POTSA: A Cross-Lingual Speech Alignment Framework for Speech-to-Text Translation
About
Speech Large Language Models have achieved breakthroughs in multilingual speech-to-text translation. However, existing approaches often overlook semantic commonalities across source languages, leading to biased translation performance. In this work, we propose POTSA (Parallel Optimal Transport for Speech Alignment), a new framework based on cross-lingual parallel speech pairs and Optimal Transport, designed to bridge high- and low-resource translation gaps. First, we introduce a Bias Compensation module to coarsely align initial speech representations. Second, we impose token-level OT constraints on a Q-Former using parallel pairs to establish fine-grained representation consistency. Then, we apply a layer scheduling strategy to focus OT constraints on semantically beneficial layers.

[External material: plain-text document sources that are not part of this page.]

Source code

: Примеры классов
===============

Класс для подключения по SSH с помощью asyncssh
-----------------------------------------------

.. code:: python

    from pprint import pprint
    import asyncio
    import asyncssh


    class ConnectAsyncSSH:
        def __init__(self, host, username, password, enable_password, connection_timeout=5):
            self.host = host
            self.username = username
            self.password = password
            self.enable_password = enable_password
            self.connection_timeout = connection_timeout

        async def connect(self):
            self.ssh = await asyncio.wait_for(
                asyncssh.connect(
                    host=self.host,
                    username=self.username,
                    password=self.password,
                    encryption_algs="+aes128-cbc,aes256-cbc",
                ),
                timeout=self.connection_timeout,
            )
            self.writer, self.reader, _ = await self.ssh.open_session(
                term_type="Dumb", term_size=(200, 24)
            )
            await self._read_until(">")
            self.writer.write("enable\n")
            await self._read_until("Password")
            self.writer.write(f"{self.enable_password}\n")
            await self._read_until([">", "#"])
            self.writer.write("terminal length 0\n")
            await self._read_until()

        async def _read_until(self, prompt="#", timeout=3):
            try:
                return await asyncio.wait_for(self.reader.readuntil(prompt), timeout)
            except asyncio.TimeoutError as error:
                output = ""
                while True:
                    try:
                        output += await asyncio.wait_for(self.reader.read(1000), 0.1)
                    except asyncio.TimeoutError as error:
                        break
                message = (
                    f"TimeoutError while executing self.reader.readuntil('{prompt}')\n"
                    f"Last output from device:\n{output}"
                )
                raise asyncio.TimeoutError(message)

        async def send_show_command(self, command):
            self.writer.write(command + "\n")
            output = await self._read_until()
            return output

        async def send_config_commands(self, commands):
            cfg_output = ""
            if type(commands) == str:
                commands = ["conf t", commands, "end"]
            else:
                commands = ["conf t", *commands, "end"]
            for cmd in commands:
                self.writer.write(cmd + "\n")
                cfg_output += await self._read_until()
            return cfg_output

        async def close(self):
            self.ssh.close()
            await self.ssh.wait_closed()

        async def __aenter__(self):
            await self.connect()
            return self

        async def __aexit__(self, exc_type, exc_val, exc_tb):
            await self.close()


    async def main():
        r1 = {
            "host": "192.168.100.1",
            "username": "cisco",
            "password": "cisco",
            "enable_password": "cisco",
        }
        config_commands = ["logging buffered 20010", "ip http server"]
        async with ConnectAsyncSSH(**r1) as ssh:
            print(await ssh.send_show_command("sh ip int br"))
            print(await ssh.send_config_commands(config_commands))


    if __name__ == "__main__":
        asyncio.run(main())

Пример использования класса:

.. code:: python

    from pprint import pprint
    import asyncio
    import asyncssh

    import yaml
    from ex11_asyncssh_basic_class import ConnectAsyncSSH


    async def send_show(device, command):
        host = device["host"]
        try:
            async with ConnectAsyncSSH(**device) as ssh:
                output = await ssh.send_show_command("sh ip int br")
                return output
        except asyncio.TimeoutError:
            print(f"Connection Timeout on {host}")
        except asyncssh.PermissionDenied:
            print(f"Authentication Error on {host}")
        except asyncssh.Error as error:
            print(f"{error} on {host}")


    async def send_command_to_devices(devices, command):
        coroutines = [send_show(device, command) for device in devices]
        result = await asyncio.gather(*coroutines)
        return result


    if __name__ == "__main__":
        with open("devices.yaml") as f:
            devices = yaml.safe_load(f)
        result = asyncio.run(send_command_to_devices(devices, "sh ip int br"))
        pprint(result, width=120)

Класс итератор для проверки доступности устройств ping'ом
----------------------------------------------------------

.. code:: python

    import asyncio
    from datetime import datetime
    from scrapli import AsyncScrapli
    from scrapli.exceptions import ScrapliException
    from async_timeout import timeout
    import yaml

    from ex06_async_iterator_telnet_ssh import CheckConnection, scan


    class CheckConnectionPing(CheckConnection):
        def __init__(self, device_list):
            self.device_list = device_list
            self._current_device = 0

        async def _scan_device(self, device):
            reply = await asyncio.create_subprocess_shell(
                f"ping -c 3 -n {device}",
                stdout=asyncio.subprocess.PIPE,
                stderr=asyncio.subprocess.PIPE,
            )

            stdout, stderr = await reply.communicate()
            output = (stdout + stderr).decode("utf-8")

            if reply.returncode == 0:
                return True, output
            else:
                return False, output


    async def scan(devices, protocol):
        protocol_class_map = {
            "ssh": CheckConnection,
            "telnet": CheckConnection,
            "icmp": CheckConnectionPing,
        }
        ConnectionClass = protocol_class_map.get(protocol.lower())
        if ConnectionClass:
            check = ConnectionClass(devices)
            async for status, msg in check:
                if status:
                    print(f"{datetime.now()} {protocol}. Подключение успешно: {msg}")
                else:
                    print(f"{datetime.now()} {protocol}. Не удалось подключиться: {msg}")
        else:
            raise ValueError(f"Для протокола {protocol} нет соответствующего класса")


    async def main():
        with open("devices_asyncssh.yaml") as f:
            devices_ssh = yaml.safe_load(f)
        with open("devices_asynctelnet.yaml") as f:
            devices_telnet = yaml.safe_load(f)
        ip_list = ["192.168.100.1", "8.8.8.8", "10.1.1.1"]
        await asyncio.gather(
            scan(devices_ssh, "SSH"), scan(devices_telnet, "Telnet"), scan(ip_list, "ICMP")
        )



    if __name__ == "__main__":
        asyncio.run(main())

Experiments on FLEURS show our method achieves SOTA performance, with +1.29 BLEU over five common languages and +2.93 BLEU on zero-shot languages, using only 10 hours of parallel speech per language.
Related benchmarks
| Task | Dataset | Result | Rank | |
|---|---|---|---|---|
| Speech-to-text Translation | FLEURS supervised training languages (test) | BLEU (en→zh)40.87 | 9 | |
| Speech-to-text Translation | FLEURS zero-shot evaluation languages (test) | Average BLEU20.84 | 8 |